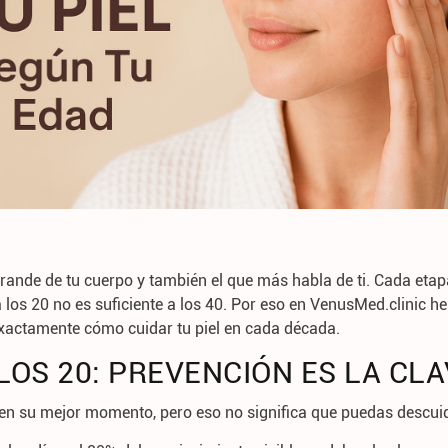
grande de tu cuerpo y también el que más habla de ti. Cada etap
 los 20 no es suficiente a los 40. Por eso en
VenusMed.clinic
he
exactamente
cómo cuidar tu piel en cada década
.
LOS 20: PREVENCIÓN ES LA CL
á en su mejor momento, pero eso no significa que puedas descui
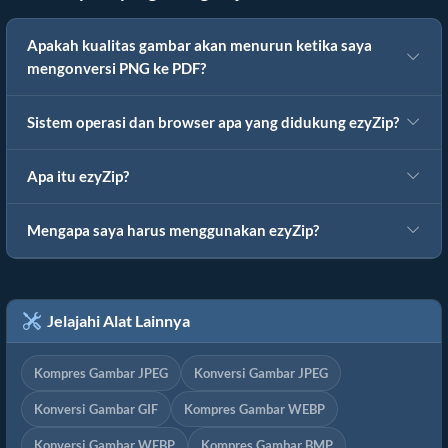
Apakah kualitas gambar akan menurun ketika saya
mengonversi PNG ke PDF?
Sistem operasi dan browser apa yang didukung ezyZip?
Apa itu ezyZip?
Mengapa saya harus menggunakan ezyZip?
Jelajahi Alat Lainnya
Kompres Gambar JPEG
Konversi Gambar JPEG
Konversi Gambar GIF
Kompres Gambar WEBP
Konversi Gambar WEBP
Kompres Gambar BMP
==============================
**WHAT TO WORK ON:**
Please retype, without any change, the line containing "Kompres Gambar WEBP" and every line after it to the end of the entries above, and only those.

**SOLVED PROBLEM:**
Kompres Gambar WEBP
Konversi Gambar WEBP
Kompres Gambar BMP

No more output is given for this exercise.